SOURCE TEXT:

____

Comparing estimates of random effects from HLM and HGWR
In the manuscript, a comparison between estimates of random effects from HLM and HGWR is included. It is carried out by the following codes (Figure 10).
list(HGWR = coef(model_hgwr), HLM = coef(model_hlm)$group) %>%
map(~ select(.x, Area, Ladder.Ratio, Floor.Top)) %>%
map_dfr(~ rowid_to_column(.x), .id = "Model") %>%
pivot_longer(Floor.Top:Area, names_to = "Coefficient", values_to = "Value") %>%
pivot_wider(id_cols = rowid:Coefficient, names_from = Model, values_from = Value) %>%
ggplot(aes(HLM, HGWR)) +
geom_point() +
facet_wrap(~ Coefficient, labeller = ) +
stat_smooth(method = "lm") +
theme_bw() +
theme(text = element_text(size = 24))
`geom_smooth()` using formula = 'y ~ x'
list(HGWR = coef(model_hgwr), HLM = coef(model_hlm)$group) %>%
map(~ select(.x, Area, Ladder.Ratio, Floor.Top)) %>%
pmap_dfc(~ abs((..1 - ..2))) %>%
pivot_longer(Area:Floor.Top, names_to = "Coefficient", values_to = "Absolute.Error") %>%
ggplot(aes(Coefficient, Absolute.Error)) +
geom_boxplot() +
theme_bw() +
theme(text = element_text(size = 24))
Comparison of random effect estimates from HGWR and HLM.
Summary
This document shows how to reproduce the case study of the HGWR model with housing price data in Beijing. All necessary provided codes are reproducible to recreate Figure 6-10 in the manuscript. Intermediate results are also provided for double check.

____

ACTIVITY:
Write out the part of the text on comparing HLM and HGWR estimates, starting with "Comparing estimates of" and going on through "codes (Figure 10).". Switch "random effects" to "fixed effects" in it.

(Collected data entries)

____

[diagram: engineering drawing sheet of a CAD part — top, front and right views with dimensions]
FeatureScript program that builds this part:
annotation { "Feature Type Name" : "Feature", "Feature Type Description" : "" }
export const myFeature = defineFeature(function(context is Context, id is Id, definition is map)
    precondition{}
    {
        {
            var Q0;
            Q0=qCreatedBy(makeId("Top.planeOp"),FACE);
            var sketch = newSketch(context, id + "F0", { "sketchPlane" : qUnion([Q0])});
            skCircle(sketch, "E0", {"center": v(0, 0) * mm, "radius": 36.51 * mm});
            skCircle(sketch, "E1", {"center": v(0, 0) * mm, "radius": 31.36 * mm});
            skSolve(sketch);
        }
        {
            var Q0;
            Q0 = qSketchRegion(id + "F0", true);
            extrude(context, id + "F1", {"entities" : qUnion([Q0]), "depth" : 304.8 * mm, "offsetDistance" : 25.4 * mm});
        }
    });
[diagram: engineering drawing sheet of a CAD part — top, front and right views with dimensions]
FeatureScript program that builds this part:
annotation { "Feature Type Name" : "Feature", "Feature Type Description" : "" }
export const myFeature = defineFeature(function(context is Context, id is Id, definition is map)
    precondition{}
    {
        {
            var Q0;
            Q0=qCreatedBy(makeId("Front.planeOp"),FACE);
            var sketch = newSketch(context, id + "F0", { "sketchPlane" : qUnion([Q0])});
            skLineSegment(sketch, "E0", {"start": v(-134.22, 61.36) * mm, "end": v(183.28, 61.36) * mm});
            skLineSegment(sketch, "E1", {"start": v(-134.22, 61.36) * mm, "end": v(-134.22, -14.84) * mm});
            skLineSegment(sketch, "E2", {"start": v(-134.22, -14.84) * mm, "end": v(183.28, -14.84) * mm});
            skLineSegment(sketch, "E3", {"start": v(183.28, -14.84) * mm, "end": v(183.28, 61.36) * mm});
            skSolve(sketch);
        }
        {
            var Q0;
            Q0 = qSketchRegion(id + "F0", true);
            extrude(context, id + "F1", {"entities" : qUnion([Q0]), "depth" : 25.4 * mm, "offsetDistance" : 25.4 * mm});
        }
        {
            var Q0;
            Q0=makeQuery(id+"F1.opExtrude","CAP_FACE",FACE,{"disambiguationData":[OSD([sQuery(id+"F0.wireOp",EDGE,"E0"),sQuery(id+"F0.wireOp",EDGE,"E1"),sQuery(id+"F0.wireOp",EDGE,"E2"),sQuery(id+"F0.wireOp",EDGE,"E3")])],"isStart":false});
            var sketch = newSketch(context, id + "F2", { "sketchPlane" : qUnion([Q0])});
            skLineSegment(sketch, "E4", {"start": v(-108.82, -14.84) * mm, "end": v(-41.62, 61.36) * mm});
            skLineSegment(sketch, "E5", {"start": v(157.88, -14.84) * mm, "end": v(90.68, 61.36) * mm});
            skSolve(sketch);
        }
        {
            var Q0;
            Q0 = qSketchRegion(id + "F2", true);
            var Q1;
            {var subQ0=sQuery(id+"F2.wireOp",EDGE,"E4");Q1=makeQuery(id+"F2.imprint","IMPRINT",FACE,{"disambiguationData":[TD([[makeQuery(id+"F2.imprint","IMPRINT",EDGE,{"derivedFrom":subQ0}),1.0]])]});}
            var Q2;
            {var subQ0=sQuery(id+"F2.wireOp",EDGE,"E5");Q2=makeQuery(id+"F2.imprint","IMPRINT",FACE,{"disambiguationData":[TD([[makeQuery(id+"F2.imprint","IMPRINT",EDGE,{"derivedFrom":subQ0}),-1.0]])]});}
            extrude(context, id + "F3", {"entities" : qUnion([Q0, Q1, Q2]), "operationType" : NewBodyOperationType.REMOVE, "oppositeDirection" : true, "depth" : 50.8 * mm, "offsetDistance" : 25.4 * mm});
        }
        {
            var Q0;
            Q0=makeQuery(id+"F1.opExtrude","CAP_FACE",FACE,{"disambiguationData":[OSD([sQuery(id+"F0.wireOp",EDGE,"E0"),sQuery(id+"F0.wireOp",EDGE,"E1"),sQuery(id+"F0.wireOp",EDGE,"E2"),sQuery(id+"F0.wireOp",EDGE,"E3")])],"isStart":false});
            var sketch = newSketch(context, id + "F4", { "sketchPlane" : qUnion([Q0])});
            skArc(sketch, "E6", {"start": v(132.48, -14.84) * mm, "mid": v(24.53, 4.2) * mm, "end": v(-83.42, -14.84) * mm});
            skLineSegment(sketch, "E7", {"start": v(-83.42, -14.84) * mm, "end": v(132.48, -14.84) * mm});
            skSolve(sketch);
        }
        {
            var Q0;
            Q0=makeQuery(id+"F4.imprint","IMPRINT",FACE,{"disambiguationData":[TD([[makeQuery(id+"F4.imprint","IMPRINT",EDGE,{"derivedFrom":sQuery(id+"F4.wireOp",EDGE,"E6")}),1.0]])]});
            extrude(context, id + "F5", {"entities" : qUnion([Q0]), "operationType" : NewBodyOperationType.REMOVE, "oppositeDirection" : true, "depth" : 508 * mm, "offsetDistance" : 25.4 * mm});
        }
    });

____

RESULT OF THIS TASK:
Comparing estimates of fixed effects from HLM and HGWR
In the manuscript, a comparison between estimates of fixed effects from HLM and HGWR is included. It is carried out by the following codes (Figure 10).